_Page text_
□ □ □ □ □ □ □
Under these assumptions, the corpus callosum is needed only to distribute priming signals from the motor/premotor cortices to activate the rule that will be next to fire, without regard for which side that rule happens to be on. The callosum would never be required to carry signals forward from sensory to motor areas. I see that as the time-critical step, and it would never depend on getting signals through the corpus callosum, which is considered to be a signaling bottleneck.

How would the basal ganglia identify the "best" rule of conduct in a given context? I see the dopaminergic compact substantia nigra (SNc) as the most likely place for a hemisphere-specific "goodness" value to be calculated after each rule firing, using hypothalamic servo-error signals processed through the habenula as the main input for this. The half of the SNc located in the inactive hemisphere would be shut down by inhibitory GABAergic inputs from the adjacent SNr. The dopaminergic nigrostriatal projection would permanently potentiate simultaneously-active corticostriatal inputs (carrying context information) to medium spiny neurons (MSNs) of enkephalin type via a crossed projection, and to MSNs of substance-P type via uncrossed projections. The former MSN type innervates the external globus pallius (GPe), and the latter type innervates the SNr. These latter two nuclei are inhibitory and innervate each other. 

I conjecture that this arrangement sets up a winner-take-all kind of competition between GPe and SNr, with choice of the winner being exquisitely sensitive to small historical differences in dopaminergic tone between hemispheres. The "winner" is the side of the SNr that shuts down sensory input to the hemisphere on that side. The mutually inhibitory arrangement could also plausibly implement hysteresis, which means that once one hemisphere is shut down, it stays shut down without the need for an ongoing signal from the striatum to keep it shut down.

Each time the cerebral cortex outputs a motor command, a copy goes to the subthalamic nucleus (STN) and could plausibly serve as the timing signal for a "refresh" of the hemispheric dominance decision based on the latest context information from cortex. The STN signal presumably removes the hysteresis mentioned above, very temporarily, then lets the system settle down again into possibly a new state.
□ □ □ □ □ □ □
_Recorded data_

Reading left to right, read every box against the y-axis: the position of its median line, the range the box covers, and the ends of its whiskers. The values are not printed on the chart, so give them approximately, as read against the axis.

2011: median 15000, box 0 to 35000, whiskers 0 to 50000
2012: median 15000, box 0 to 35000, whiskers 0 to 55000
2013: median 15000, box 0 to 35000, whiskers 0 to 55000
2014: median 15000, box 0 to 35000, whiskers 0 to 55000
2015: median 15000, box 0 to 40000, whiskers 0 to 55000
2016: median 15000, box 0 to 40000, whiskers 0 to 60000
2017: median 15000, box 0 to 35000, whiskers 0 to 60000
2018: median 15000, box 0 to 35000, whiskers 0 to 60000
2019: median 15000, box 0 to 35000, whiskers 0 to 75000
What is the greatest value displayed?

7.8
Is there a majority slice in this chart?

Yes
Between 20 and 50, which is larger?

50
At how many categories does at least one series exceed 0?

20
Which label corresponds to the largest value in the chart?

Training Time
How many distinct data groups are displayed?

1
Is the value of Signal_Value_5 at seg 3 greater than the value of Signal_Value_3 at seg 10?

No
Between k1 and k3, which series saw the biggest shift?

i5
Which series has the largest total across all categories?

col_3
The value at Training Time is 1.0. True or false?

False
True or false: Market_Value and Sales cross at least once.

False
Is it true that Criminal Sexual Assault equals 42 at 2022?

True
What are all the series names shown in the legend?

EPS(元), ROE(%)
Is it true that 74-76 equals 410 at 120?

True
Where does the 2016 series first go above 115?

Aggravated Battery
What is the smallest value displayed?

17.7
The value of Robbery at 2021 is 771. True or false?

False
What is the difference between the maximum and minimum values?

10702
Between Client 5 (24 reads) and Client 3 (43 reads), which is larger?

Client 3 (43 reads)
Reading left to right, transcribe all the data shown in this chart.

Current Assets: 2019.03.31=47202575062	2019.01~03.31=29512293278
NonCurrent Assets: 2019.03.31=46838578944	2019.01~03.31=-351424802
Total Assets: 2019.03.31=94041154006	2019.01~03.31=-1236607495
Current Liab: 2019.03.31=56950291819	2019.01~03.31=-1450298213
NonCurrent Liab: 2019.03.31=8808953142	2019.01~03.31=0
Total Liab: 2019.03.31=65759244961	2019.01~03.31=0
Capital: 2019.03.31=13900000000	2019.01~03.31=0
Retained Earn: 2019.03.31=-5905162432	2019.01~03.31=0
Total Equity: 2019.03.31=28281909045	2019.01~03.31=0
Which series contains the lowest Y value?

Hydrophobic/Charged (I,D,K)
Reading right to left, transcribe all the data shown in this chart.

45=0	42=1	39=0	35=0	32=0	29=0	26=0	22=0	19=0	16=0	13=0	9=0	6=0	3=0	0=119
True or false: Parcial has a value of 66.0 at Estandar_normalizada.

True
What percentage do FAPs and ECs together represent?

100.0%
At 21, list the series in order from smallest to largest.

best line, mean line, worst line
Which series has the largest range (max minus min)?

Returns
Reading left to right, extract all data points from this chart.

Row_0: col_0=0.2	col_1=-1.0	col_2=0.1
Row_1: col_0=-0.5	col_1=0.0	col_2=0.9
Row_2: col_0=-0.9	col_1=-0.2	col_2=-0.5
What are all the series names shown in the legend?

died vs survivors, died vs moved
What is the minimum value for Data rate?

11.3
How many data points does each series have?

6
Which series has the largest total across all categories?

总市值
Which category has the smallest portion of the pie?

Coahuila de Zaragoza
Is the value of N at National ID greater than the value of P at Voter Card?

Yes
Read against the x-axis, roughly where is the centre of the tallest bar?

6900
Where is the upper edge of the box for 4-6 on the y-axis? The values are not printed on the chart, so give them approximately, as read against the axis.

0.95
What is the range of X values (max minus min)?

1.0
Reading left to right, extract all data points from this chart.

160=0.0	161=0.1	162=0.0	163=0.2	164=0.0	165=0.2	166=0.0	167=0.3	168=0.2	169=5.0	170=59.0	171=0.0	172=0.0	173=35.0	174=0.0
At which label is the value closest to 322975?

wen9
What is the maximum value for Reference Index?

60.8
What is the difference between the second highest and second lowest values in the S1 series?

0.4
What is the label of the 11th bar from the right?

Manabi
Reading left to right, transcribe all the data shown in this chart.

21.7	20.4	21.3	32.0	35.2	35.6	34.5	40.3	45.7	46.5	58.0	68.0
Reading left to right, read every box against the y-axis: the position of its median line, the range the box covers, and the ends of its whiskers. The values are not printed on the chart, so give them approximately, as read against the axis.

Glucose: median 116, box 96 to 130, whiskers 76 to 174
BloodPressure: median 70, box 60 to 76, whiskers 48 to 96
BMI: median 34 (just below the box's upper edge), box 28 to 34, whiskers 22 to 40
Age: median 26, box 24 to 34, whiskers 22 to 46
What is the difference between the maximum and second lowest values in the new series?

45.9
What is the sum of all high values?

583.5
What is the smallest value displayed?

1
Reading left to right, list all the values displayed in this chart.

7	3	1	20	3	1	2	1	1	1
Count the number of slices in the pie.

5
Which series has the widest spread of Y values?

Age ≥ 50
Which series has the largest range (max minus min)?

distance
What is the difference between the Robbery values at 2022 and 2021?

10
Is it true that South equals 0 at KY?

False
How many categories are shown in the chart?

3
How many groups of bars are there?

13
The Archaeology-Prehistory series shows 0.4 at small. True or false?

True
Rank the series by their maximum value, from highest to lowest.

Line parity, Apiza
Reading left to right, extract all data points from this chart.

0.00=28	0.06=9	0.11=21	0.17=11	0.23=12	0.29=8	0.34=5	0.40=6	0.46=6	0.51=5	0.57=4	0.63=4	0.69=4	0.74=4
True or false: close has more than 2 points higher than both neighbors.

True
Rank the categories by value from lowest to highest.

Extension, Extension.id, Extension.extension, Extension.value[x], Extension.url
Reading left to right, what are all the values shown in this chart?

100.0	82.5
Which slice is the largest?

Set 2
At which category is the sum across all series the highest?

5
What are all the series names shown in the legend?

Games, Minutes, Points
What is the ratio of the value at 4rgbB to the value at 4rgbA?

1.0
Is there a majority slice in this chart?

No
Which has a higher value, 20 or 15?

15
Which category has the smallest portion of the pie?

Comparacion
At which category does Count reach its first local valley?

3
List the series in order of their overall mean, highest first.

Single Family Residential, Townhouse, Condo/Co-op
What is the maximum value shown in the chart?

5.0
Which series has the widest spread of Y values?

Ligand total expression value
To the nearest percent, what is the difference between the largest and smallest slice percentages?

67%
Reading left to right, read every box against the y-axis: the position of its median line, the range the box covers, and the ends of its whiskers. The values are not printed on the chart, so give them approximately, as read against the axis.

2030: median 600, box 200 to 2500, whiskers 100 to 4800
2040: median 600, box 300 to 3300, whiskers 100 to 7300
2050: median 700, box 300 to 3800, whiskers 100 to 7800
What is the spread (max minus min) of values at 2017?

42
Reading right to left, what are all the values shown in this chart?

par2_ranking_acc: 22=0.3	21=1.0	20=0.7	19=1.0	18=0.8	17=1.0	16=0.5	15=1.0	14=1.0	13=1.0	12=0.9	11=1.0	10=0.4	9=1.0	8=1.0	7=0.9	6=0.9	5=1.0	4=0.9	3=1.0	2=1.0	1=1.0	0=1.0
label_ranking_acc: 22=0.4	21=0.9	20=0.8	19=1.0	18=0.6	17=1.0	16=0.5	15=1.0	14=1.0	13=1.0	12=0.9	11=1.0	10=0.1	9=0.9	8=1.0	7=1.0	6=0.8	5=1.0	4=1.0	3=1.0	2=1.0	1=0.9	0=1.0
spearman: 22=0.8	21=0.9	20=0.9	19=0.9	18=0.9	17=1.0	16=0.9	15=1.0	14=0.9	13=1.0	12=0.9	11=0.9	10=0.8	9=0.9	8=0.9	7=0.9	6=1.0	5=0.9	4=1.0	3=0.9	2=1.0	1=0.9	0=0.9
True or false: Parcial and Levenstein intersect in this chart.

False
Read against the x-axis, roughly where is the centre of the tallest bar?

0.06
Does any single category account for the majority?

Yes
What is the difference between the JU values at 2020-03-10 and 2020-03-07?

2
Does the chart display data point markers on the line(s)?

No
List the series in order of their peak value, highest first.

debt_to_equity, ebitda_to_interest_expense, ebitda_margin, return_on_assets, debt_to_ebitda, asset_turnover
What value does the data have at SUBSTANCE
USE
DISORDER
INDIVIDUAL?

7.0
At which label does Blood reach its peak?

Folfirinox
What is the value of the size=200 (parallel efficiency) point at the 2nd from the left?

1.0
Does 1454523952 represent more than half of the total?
□ □ □ □ □ □ □
List every abbreviation that the basal ganglia passage introduces in parentheses after a full term.

_Result below_
SNc, MSNs, GPe, STN